Lodowiec podrygujący na wodzie
Lodowiec Szelfowy Rossa jest olbrzymem o powierzchni 0,5 mln km2 i grubości od 800 m. Stanowi przedłużenie lądolodu antarktycznego, a zasilają go spływające z lądu wielkie strumienie lodu. Najwięcej lodu pochodzi z zachodniej części kontynentu, najwrażliwszej na wahania temperatury globalnej. Zachodnia Antarktyda znikała wielokrotnie w ciągu ostatnich milionów lat (a wcześniej nie było jej wcale).
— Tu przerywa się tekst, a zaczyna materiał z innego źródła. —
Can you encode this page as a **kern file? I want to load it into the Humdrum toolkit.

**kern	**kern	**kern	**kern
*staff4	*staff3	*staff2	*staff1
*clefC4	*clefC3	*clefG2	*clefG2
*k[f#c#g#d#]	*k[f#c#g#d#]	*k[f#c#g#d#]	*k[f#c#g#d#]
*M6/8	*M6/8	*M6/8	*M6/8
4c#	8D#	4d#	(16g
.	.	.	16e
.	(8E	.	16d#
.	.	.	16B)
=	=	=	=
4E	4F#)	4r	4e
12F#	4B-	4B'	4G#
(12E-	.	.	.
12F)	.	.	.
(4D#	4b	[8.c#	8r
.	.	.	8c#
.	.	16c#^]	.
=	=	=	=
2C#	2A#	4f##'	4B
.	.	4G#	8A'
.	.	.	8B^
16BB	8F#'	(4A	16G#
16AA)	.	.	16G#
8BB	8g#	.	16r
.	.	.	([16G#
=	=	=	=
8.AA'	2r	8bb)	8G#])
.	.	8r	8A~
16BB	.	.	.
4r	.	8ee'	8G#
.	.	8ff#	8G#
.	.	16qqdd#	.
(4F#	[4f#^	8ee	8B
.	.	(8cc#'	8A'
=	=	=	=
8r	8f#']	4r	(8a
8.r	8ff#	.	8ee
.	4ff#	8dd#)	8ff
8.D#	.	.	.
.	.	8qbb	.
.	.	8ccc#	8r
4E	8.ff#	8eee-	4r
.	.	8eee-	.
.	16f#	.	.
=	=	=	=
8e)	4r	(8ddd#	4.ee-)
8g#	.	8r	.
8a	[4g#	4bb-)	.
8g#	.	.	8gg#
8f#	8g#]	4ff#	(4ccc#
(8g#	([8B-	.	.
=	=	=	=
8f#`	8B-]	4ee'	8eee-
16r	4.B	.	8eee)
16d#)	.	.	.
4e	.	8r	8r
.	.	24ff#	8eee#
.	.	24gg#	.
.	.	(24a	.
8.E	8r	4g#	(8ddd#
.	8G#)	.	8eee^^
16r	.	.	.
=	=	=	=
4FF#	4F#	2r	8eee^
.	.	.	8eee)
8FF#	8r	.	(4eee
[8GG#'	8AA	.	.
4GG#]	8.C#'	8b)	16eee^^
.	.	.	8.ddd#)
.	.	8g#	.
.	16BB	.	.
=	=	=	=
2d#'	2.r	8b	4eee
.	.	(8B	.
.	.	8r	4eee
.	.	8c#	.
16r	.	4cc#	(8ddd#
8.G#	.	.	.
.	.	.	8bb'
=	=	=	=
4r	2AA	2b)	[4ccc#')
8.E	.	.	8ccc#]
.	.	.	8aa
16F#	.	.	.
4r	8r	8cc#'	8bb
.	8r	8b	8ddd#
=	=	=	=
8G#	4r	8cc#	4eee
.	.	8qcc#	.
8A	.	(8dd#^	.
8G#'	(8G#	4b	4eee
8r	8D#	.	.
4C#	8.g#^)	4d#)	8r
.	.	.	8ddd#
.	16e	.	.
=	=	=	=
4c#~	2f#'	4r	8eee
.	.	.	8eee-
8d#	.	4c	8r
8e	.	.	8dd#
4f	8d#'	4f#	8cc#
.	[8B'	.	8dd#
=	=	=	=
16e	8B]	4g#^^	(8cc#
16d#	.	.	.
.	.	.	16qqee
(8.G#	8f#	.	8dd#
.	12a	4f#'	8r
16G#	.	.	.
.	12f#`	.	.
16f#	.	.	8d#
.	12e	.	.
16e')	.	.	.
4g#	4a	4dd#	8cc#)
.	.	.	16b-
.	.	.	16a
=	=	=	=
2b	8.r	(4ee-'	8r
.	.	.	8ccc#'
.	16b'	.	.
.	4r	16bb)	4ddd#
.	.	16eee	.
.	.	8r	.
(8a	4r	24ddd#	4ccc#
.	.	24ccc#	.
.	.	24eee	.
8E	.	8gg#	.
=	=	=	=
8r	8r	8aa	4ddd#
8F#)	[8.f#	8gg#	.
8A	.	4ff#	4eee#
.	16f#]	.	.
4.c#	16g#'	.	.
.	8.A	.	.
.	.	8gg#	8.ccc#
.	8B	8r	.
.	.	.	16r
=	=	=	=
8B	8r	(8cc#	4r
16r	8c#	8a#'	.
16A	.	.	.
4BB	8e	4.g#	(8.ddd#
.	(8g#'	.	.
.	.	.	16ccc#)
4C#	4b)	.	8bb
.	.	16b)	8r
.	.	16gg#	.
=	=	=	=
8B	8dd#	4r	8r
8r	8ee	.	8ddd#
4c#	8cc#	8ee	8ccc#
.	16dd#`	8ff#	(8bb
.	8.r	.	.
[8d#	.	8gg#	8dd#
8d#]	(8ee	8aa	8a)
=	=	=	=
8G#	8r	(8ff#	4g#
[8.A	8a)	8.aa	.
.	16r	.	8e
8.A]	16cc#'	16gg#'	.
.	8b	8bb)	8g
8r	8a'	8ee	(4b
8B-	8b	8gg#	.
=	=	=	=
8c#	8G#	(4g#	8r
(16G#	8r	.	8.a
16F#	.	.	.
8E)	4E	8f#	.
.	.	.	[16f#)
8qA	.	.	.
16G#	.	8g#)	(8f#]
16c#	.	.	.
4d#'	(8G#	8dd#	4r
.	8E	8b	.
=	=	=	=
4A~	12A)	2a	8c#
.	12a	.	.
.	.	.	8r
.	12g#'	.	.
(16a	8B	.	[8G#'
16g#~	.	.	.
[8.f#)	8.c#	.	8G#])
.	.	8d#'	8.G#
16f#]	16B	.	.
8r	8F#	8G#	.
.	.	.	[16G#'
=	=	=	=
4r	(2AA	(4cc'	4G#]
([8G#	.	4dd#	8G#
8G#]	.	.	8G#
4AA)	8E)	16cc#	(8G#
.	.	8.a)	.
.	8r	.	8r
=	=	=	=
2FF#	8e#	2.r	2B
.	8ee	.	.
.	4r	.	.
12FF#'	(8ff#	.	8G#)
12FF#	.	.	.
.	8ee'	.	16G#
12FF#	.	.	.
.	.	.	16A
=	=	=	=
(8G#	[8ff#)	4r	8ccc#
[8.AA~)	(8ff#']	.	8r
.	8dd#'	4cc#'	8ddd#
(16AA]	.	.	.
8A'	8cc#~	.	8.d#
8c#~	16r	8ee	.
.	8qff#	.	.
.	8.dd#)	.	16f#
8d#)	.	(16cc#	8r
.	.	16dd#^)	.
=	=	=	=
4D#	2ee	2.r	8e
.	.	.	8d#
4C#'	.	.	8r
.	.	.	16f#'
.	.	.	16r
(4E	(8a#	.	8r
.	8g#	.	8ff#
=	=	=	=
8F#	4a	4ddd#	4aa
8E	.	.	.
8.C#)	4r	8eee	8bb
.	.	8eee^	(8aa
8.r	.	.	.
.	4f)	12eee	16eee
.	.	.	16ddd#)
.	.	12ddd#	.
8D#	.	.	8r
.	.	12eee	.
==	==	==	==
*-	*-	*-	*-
Jeśli więc znów miałaby ulec klimatowi, to jedną z pierwszych oznak powinno być przyspieszenie transportu lodu z wnętrza Białego Lądu.
Strumieni lodowych zasilających Lodowiec Szelfowy Rossa jest ok. 12, ale pod szczególnym nadzorem znajduje się najpotężniejszy z nich – Whillans Ice Stream – o szerokości 50 km i długości 500 km. Jak twierdzą autorzy najnowszej publikacji w „Geophysical Research Letters”, odpowiada on za to, że raz, dwa razy na dobę cały unoszący się na wodzie lodowiec przesuwa się o 6–8 cm. Trwa to kilka minut. Nie da się tego przesunięcia wykryć bez sejsmometrów. Dla ludzi jest ono nieodczuwalne.
Strumień Lodowy Whillans porusza tak wielką masą lodu, ponieważ sam się przemieszcza. Wykonuje krok o długości ok. 40 cm. Generuje wówczas silną falę sejsmiczną, przypominającą trzęsienie ziemi. O tym akurat było wiadomo od jakiegoś czasu, ale reakcję lodowca szelfowego odkryto dopiero teraz. Za regularność zjawiska prawdopodobnie odpowiada woda pod strumieniem lodowym, która na zmianę pojawia się i znika. To przejaw aktywności lodu.